A good rule of thumb for big-O notation is the following:
When in doubt, work inside-out!
Here, let's start by analyzing the two inner loops and then work outward to get the overall time complexity. The two inner loops are shown here:
for (int j = 0; j < i; ++j) {
cout<< i* j<<endl;
cout<< (”j = ” + j);
}
for (int k = 0; k < n * 3; ++k)
cout<<”k = ” + k);
The first loop runs O(i) times and does O(1) work per iteration, so it does O(i) total work. That second loop runs O(n) times (it runs 3n times, and since big-O notation munches up constants, that's O(n) total times) and does O(1) work per iteration, so it does O(n) total work. This means that your overall loop can be rewritten as
for (int i = 0; i < n; ++i) {
do O(i) work;
do O(n) work;
}
If you do O(i) work and then do O(n) work, the total work done is O(i + n), so we can rewrite this even further as
for (int i = 0; i < n; ++i) {
do O(i + n) work;
}
If we look at the loop bounds here, we can see that i ranges from 0 up to n-1, so i is never greater than n. As a result, the O(i + n) term is equivalent to an O(n) term, since i + n = O(n). This makes our overall loop
for (int i = 0; i < n; ++i) {
do O(n) work;
}
From here, it should be a bit clearer that the overall runtime is O(n2), so we do O(n) iterations, each of which does O(n) total work.

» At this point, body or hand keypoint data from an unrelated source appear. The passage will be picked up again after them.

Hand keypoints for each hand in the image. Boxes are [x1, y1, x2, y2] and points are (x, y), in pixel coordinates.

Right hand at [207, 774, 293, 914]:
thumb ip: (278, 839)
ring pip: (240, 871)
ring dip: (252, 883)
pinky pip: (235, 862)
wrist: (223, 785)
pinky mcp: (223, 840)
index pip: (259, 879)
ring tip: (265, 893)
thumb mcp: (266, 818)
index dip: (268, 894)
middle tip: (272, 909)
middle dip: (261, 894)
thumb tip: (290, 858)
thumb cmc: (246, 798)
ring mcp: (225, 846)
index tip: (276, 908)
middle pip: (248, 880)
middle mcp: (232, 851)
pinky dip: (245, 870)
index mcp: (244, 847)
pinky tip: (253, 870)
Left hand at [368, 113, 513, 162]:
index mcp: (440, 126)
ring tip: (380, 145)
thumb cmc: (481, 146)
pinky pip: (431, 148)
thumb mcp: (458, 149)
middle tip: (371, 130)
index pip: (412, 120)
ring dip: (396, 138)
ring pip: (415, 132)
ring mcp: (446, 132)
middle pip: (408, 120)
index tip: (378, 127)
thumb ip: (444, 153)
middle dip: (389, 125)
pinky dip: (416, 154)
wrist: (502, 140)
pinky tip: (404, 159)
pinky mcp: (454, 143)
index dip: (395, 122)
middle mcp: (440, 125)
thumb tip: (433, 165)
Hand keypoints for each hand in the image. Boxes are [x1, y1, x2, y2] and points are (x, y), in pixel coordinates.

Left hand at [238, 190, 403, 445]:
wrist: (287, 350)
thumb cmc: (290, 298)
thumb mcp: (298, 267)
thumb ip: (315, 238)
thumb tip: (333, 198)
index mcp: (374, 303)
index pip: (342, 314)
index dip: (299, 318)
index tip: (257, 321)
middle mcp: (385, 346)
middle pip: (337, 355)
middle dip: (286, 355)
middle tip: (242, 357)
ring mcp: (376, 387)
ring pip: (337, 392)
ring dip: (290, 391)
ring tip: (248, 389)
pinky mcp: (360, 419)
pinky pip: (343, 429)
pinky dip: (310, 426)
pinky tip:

You asked in a comment in another answer about what would happen if the second of the nested loops only ran O(log n) times instead of O(n) times. That's a great exercise, so let's see what happens if we try that out!
Imagine the code looked like this:
for (int i = 0; i < n; ++i) {
for (int j = 0; j < i; ++j) {
cout<< i* j<<endl;
cout<< ("j = " + j);
}
for (int k = 0; k < n; k *= 2)
cout<<"k = " + k);
}
Here, the second loop runs only O(log n) times because k grows geometrically. Let's again apply the idea of working from the inside out. The inside now consists of these two loops:
for (int j = 0; j < i; ++j) {
cout<< i* j<<endl;
cout<< ("j = " + j);
}
for (int k = 0; k < n; k *= 2)
cout<<"k = " + k);
Here, that first loop runs in time O(i) (as before) and the new loop runs in time O(log n), so the total work done per iteration is O(i + log n). If we rewrite our original loops using this, we get something like this:
for (int i = 0; i < n; ++i) {
do O(i + log n) work;
}
This one is a bit trickier to analyze, because i changes from one iteration of the loop to the next. In this case, it often helps to approach the analysis not by multiplying the work done per iteration by the number of iterations, but rather by just adding up the work done across the loop iterations. If we do this here, we'll see that the work done is proportional to
(0 + log n) + (1 + log n) + (2 + log n) + ... + (n-1 + log n).
If we regroup these terms, we get
(0 + 1 + 2 + ... + n - 1) + (log n + log n + ... + log n) (n times)
That simplifies to
(0 + 1 + 2 + ... + n - 1) + n log n
That first part of the summation is Gauss's famous sum 0 + 1 + 2 + ... + n - 1, which happens to be equal to n(n-1) / 2. (It's good to know this!) This means we can rewrite the total work done as
n(n - 1) / 2 + n log n
= O(n2) + O(n log n)
= O(n2)
with that last step following because O(n log n) is dominated by the O(n2) term.
Hopefully this shows you both where the result comes from and how to come up with it. Work from the inside out, working out how much work each loop does and replacing it with a simpler "do O(X) work" statement to make things easier to follow. When you have some amount of work that changes as a loop counter changes, sometimes it's easiest to approach the problem by bounding the value and showing that it never leaves some range, and other times it's easiest to solve the problem by explicitly working out how much work is done from one loop iteration to the next.